À la suite de sa visite en Géorgie les 14 et 15 avril 2026, le Commissaire aux droits de l’homme du Conseil de l’Europe, Michael O’Flaherty, a publié la déclaration de fin de visite suivante, à lire en parallèle avec ses interventions précédentes :
La visite du Commissaire en Géorgie portait principalement sur l’absence persistante de responsabilité des agents de l’État pour la dispersion violente des manifestations de 2024 et du début de 2025 ; sur les restrictions croissantes aux droits à la liberté d’expression, à la liberté de réunion pacifique et à la liberté d’association ; ainsi que sur les droits humains des personnes se trouvant dans les territoires occupés d’Abkhazie et de la région de Tskhinvali/Ossétie du Sud, et des personnes déplacées depuis ces territoires. Il remercie les autorités géorgiennes pour leur coopération et leur disponibilité à un haut niveau. Il salue la résilience de la société civile, des défenseur·es des droits et des journalistes qui continuent à travailler dans un environnement où leur marge de manœuvre est de plus en plus réduite.

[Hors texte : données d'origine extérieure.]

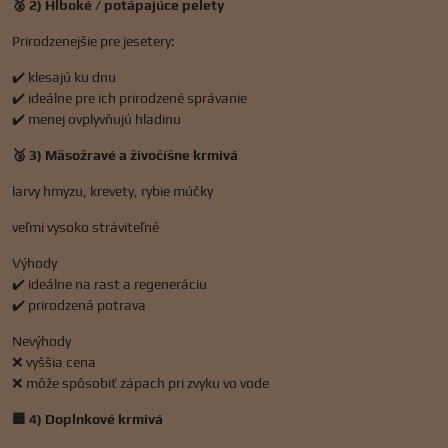
🥈 2) Hlboké / potápajúce pelety
Prirodzenejšie pre jesetery:
✔️ klesajú ku dnu
✔️ ideálne pre ich prirodzené správanie
✔️ menej ovplyvňujú hladinu
🥉 3) Mäsožravé a živočíšne krmivá
larvy hmyzu, krevety, rybie múčky
veľmi vysoko stráviteľné
Výhody
✔️ ideálne na rast a regeneráciu
✔️ prirodzená potrava
Nevýhody
❌ vyššia cena
❌ môže spôsobiť zápach pri zvyku vo vode
🟦 4) Doplnkové krmivá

Responsabilité et application de la loi
Le Commissaire a fait le point sur la mise en œuvre des recommandations qu’il avait formulées après sa visite de janvier 2025 ; il avait alors constaté que les membres des forces de l’ordre et les individus masqués non identifiés qui auraient procédé à des arrestations illégales et fait un usage excessif de la force lors des manifestations de 2024 et du début de 2025 n’avaient pas eu à répondre de leurs actes, et il avait préconisé de remédier à cette situation. Tout en se réjouissant de l'annonce, faite par le Ministre de l'Intérieur, d'un projet de texte législatif qui exigerait que tous les membres des forces de l'ordre portent des numéros d'identification individuels bien visibles, le Commissaire reste préoccupé par le fait qu'aucun membre des forces de l'ordre n'a été traduit en justice pour la dispersion violente des manifestations de 2024 et du début de 2025. Lors de ses discussions avec les autorités, il a appelé une nouvelle fois à mener une enquête indépendante et approfondie sur l’utilisation de canons à eau contenant des produits chimiques pour disperser les manifestations ». Il a attiré l’attention des autorités sur les Lignes directrices des Nations Unies basées sur les droits de l’homme (datées de 2020) portant sur l’utilisation des armes à létalité réduite dans le cadre de l’application des lois et les encourage à les intégrer dans leurs consignes destinées aux agents des forces de l'ordre. « Dans le prolongement des communications que j’ai adressées au Comité des Ministres du Conseil de l'Europe dans le cadre de la surveillance de l'exécution des arrêts de la Cour européenne des droits de l'homme, je souligne l’importance de veiller à ce que les opérations de maintien de l’ordre menées lors des rassemblements publics respectent les articles 3, 10 et 11 de la Convention européenne des droits de l'homme, et j’attire l’attention sur l’arrêt rendu récemment par la Grande Chambre dans l’affaire Tsaava et autres c. Géorgie », a ajouté le Commissaire.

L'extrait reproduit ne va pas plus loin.